Task instructions: Exactly repeat all the records below, omitting the images they hold.

Hardware design source files
::::

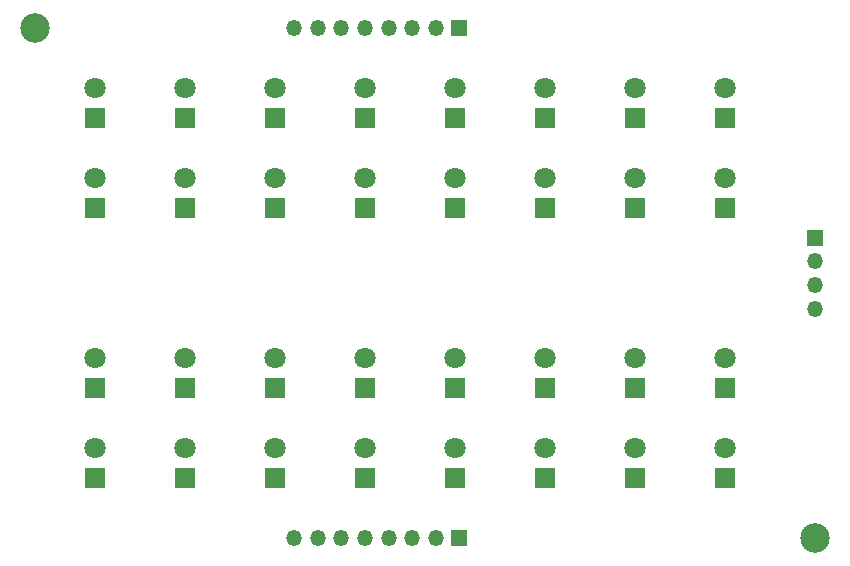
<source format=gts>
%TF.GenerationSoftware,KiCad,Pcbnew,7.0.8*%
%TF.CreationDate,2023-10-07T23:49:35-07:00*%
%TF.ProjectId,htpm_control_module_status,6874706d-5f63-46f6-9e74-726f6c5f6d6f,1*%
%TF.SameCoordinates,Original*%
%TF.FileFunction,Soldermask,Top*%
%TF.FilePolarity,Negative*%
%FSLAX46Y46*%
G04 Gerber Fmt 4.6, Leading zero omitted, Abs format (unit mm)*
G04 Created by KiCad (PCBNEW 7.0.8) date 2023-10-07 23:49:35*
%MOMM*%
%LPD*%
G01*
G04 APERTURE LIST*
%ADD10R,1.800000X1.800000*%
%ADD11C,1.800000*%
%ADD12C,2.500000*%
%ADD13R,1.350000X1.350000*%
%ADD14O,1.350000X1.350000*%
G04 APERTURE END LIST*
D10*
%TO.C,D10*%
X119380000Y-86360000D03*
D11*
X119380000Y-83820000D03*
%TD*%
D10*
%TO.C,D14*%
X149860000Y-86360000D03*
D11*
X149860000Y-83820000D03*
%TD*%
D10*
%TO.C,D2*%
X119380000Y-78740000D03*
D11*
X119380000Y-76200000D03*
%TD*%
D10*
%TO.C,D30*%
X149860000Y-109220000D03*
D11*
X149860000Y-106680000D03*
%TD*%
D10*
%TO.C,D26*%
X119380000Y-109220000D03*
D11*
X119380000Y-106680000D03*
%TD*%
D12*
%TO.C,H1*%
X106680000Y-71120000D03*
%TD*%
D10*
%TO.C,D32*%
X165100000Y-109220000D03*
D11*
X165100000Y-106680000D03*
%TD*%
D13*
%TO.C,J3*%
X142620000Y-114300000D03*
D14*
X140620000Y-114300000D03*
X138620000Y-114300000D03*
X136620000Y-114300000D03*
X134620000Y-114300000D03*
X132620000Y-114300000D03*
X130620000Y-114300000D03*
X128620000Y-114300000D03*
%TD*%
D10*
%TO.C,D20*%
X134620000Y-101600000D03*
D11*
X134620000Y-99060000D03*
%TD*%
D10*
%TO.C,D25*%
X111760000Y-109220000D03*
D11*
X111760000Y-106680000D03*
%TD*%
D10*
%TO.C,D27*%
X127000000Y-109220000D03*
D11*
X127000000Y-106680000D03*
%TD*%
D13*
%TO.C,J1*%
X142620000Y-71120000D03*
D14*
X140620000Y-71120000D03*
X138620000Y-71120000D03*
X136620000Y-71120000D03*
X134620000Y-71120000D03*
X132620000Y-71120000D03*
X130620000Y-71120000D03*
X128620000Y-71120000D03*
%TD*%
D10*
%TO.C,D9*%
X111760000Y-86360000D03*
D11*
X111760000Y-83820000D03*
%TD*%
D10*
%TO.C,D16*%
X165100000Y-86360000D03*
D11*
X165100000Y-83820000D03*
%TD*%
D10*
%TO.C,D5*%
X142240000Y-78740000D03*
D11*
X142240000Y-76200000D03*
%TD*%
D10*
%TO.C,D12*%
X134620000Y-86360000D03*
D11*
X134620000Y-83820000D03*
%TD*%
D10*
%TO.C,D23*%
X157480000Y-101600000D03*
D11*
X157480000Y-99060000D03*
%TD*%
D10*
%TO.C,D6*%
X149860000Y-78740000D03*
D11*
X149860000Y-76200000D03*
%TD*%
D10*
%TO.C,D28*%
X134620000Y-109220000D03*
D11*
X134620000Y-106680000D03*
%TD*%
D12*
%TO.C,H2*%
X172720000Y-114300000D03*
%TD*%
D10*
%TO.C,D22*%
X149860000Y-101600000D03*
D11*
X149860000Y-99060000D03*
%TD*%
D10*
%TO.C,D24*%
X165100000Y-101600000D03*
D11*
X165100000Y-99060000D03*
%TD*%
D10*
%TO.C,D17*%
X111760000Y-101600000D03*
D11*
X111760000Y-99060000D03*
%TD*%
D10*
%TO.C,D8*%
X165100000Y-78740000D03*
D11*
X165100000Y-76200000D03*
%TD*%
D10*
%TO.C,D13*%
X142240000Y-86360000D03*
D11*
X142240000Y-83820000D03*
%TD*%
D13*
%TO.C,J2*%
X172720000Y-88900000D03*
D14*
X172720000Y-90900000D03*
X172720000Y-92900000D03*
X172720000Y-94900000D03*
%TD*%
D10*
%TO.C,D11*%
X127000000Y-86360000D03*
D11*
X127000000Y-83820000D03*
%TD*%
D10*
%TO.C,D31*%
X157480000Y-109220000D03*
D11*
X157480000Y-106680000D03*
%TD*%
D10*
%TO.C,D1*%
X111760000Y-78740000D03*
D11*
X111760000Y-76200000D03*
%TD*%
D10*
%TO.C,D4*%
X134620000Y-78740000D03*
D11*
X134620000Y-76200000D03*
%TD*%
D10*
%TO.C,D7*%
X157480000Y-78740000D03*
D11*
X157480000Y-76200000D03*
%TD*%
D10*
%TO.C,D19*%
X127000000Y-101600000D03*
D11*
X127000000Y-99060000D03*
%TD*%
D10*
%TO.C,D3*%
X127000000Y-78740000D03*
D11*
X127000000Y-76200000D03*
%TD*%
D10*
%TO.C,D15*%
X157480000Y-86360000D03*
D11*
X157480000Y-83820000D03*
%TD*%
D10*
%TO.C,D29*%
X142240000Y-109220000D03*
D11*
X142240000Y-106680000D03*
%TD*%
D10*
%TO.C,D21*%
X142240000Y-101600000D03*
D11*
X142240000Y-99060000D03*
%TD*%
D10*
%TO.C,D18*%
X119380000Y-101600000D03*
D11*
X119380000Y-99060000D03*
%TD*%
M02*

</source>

::::

Response area:
<source format=gts>
%TF.GenerationSoftware,KiCad,Pcbnew,7.0.8*%
%TF.CreationDate,2023-10-07T23:49:35-07:00*%
%TF.ProjectId,htpm_control_module_status,6874706d-5f63-46f6-9e74-726f6c5f6d6f,1*%
%TF.SameCoordinates,Original*%
%TF.FileFunction,Soldermask,Top*%
%TF.FilePolarity,Negative*%
%FSLAX46Y46*%
G04 Gerber Fmt 4.6, Leading zero omitted, Abs format (unit mm)*
G04 Created by KiCad (PCBNEW 7.0.8) date 2023-10-07 23:49:35*
%MOMM*%
%LPD*%
G01*
G04 APERTURE LIST*
%ADD10R,1.800000X1.800000*%
%ADD11C,1.800000*%
%ADD12C,2.500000*%
%ADD13R,1.350000X1.350000*%
%ADD14O,1.350000X1.350000*%
G04 APERTURE END LIST*
D10*
%TO.C,D10*%
X119380000Y-86360000D03*
D11*
X119380000Y-83820000D03*
%TD*%
D10*
%TO.C,D14*%
X149860000Y-86360000D03*
D11*
X149860000Y-83820000D03*
%TD*%
D10*
%TO.C,D2*%
X119380000Y-78740000D03*
D11*
X119380000Y-76200000D03*
%TD*%
D10*
%TO.C,D30*%
X149860000Y-109220000D03*
D11*
X149860000Y-106680000D03*
%TD*%
D10*
%TO.C,D26*%
X119380000Y-109220000D03*
D11*
X119380000Y-106680000D03*
%TD*%
D12*
%TO.C,H1*%
X106680000Y-71120000D03*
%TD*%
D10*
%TO.C,D32*%
X165100000Y-109220000D03*
D11*
X165100000Y-106680000D03*
%TD*%
D13*
%TO.C,J3*%
X142620000Y-114300000D03*
D14*
X140620000Y-114300000D03*
X138620000Y-114300000D03*
X136620000Y-114300000D03*
X134620000Y-114300000D03*
X132620000Y-114300000D03*
X130620000Y-114300000D03*
X128620000Y-114300000D03*
%TD*%
D10*
%TO.C,D20*%
X134620000Y-101600000D03*
D11*
X134620000Y-99060000D03*
%TD*%
D10*
%TO.C,D25*%
X111760000Y-109220000D03*
D11*
X111760000Y-106680000D03*
%TD*%
D10*
%TO.C,D27*%
X127000000Y-109220000D03*
D11*
X127000000Y-106680000D03*
%TD*%
D13*
%TO.C,J1*%
X142620000Y-71120000D03*
D14*
X140620000Y-71120000D03*
X138620000Y-71120000D03*
X136620000Y-71120000D03*
X134620000Y-71120000D03*
X132620000Y-71120000D03*
X130620000Y-71120000D03*
X128620000Y-71120000D03*
%TD*%
D10*
%TO.C,D9*%
X111760000Y-86360000D03*
D11*
X111760000Y-83820000D03*
%TD*%
D10*
%TO.C,D16*%
X165100000Y-86360000D03*
D11*
X165100000Y-83820000D03*
%TD*%
D10*
%TO.C,D5*%
X142240000Y-78740000D03*
D11*
X142240000Y-76200000D03*
%TD*%
D10*
%TO.C,D12*%
X134620000Y-86360000D03*
D11*
X134620000Y-83820000D03*
%TD*%
D10*
%TO.C,D23*%
X157480000Y-101600000D03*
D11*
X157480000Y-99060000D03*
%TD*%
D10*
%TO.C,D6*%
X149860000Y-78740000D03*
D11*
X149860000Y-76200000D03*
%TD*%
D10*
%TO.C,D28*%
X134620000Y-109220000D03*
D11*
X134620000Y-106680000D03*
%TD*%
D12*
%TO.C,H2*%
X172720000Y-114300000D03*
%TD*%
D10*
%TO.C,D22*%
X149860000Y-101600000D03*
D11*
X149860000Y-99060000D03*
%TD*%
D10*
%TO.C,D24*%
X165100000Y-101600000D03*
D11*
X165100000Y-99060000D03*
%TD*%
D10*
%TO.C,D17*%
X111760000Y-101600000D03*
D11*
X111760000Y-99060000D03*
%TD*%
D10*
%TO.C,D8*%
X165100000Y-78740000D03*
D11*
X165100000Y-76200000D03*
%TD*%
D10*
%TO.C,D13*%
X142240000Y-86360000D03*
D11*
X142240000Y-83820000D03*
%TD*%
D13*
%TO.C,J2*%
X172720000Y-88900000D03*
D14*
X172720000Y-90900000D03*
X172720000Y-92900000D03*
X172720000Y-94900000D03*
%TD*%
D10*
%TO.C,D11*%
X127000000Y-86360000D03*
D11*
X127000000Y-83820000D03*
%TD*%
D10*
%TO.C,D31*%
X157480000Y-109220000D03*
D11*
X157480000Y-106680000D03*
%TD*%
D10*
%TO.C,D1*%
X111760000Y-78740000D03*
D11*
X111760000Y-76200000D03*
%TD*%
D10*
%TO.C,D4*%
X134620000Y-78740000D03*
D11*
X134620000Y-76200000D03*
%TD*%
D10*
%TO.C,D7*%
X157480000Y-78740000D03*
D11*
X157480000Y-76200000D03*
%TD*%
D10*
%TO.C,D19*%
X127000000Y-101600000D03*
D11*
X127000000Y-99060000D03*
%TD*%
D10*
%TO.C,D3*%
X127000000Y-78740000D03*
D11*
X127000000Y-76200000D03*
%TD*%
D10*
%TO.C,D15*%
X157480000Y-86360000D03*
D11*
X157480000Y-83820000D03*
%TD*%
D10*
%TO.C,D29*%
X142240000Y-109220000D03*
D11*
X142240000Y-106680000D03*
%TD*%
D10*
%TO.C,D21*%
X142240000Y-101600000D03*
D11*
X142240000Y-99060000D03*
%TD*%
D10*
%TO.C,D18*%
X119380000Y-101600000D03*
D11*
X119380000Y-99060000D03*
%TD*%
M02*

</source>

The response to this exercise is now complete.